Repris de justice
Le viol est un acte criminel qu’une femme, victime, n’oublie jamais. Elle en garde des séquelles jusqu’à la fin de sa vie. Alors qu’en est-il lorsqu’elle s’agit d’un viol collectif ?
Portant une djellaba grise et un foulard orné d’un décor végétal, cette jeune femme, âgée de vingt-six ans, se tient dans un coin au hall du siège de la Cour d’appel de Casablanca, en compagnie de sa mère et sa sœur unique. Dès que la sonnette tinte dans la salle d’audience, le président de la Cour, ses deux assesseurs, le représentant du ministère public et le greffier prennent leur place au perchoir, toutes les trois entrent : la victime, sa sœur et leur mère, pour prendre leur place parmi l’assistance.
Nous sommes au début de l’après-midi de ce jour de la première semaine du mois courant, septembre. Le président appelle ce jeune homme, âgé de vingt-quatre ans, à la barre. De petite taille, vêtu de pantalon en bleu jean et chemise demi-manche rayée en bleu et blanc, il se tient devant la Cour et clame son innocence dès le début de son interrogatoire. Il affirme n’avoir jamais violé la plaignante et qu’elle était sa maîtresse qui lui a demandé de se présenter chez ses parents pour la demander en mariage.
«Mais je ne voulais pas lui céder, M. le président», affirme-t-il. Une raison pour laquelle il croit, selon ses déclarations devant la Cour, qu’elle a inventé cette histoire de viol. Ce repris de justice – il a déjà été condamné pour trafic de drogue – affirme qu’il ne pouvait pas l’épouser parce qu’elle est une fille de tout le monde. «Elle couchait avec n’importe qui», confirme-t-il devant les trois magistrats.

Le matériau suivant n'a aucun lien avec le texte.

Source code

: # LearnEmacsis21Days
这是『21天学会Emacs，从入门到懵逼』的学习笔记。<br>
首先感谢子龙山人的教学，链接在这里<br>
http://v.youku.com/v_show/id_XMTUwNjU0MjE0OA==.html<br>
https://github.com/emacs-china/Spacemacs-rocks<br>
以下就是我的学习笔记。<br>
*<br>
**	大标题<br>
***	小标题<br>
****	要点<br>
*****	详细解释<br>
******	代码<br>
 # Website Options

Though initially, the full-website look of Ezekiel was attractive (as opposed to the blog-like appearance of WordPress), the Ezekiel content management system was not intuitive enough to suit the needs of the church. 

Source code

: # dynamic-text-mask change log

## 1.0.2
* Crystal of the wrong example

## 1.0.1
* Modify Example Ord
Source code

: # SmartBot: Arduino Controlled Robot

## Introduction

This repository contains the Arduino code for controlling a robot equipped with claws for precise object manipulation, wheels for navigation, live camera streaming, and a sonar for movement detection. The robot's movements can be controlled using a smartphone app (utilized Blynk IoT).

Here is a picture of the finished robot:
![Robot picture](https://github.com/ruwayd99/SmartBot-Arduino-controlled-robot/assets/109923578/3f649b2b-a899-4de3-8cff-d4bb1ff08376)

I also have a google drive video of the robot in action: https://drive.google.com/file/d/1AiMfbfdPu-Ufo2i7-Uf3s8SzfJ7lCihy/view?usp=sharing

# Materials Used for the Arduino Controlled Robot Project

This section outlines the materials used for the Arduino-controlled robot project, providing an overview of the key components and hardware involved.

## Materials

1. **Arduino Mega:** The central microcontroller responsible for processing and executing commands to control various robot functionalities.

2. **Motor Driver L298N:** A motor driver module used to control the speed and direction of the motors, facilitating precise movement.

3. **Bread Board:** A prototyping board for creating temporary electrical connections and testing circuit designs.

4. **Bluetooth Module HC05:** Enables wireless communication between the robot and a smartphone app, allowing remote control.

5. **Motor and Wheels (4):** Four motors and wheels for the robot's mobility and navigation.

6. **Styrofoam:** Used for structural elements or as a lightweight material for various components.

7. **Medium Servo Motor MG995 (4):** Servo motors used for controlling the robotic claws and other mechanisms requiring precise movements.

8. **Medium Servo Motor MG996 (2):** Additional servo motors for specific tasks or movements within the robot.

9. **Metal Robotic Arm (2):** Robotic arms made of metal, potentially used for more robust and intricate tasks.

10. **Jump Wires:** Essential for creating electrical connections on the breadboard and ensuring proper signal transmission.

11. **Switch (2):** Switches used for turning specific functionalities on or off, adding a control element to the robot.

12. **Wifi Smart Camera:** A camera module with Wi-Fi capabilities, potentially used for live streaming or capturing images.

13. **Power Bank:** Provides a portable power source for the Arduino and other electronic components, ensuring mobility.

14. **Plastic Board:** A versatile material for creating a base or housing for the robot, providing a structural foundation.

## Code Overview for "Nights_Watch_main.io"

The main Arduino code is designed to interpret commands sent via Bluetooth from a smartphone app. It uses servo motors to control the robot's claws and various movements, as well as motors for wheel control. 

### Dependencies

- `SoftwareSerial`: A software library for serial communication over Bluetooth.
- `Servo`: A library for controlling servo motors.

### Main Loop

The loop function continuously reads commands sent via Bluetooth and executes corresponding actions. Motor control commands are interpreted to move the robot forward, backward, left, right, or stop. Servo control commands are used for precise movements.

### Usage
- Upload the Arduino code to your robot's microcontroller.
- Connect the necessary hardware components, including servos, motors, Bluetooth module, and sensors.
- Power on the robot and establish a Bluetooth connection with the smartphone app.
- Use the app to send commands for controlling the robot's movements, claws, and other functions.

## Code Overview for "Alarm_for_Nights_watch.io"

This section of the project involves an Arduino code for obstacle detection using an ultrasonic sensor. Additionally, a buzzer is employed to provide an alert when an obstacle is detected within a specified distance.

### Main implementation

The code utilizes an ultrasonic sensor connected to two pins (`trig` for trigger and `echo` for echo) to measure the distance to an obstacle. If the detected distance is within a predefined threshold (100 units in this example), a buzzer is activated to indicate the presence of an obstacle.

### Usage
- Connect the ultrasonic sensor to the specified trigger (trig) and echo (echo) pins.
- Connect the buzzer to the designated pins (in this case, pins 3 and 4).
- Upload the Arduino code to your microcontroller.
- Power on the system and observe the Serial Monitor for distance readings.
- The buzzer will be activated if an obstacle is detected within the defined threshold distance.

Hors d’elle, la victime le traite, devant la Cour, de menteur. Le président lui demande de se taire et de ne plus parler sans la permission de la Cour.
Selon les déclarations du mis en cause consignées dans le procès-verbal de son audition, il a avoué l’avoir violée collectivement en compagnie de deux autres jeunes hommes. Tous les trois ont suivi ses pas lorsqu’elle venait de descendre du bus pour l’encercler ensuite et la conduire, sous la menace d’armes blanches, vers une chambre qu’ils louaient avec voisins. L’horloge indiquait 21h passées lorsqu’elle s’est retrouvée entourée de trois malfrats. Sans pitié, ils l’ont obligée à leur céder à tour de rôle. Ce n’est que vers 4 h du matin qu’ils l’ont relâchée. En arrivant chez elle, elle a raconté ce qu’elle a enduré à ses parents qui l’ont emmenée chez la police. Une plainte a été portée. Les investigations ont été soldées par l’arrestation de l’un des trois suspects. Les deux autres sont en état de fuite.
Verdict : jugé coupable, le mis en cause a écopé de dix ans de réclusion criminelle.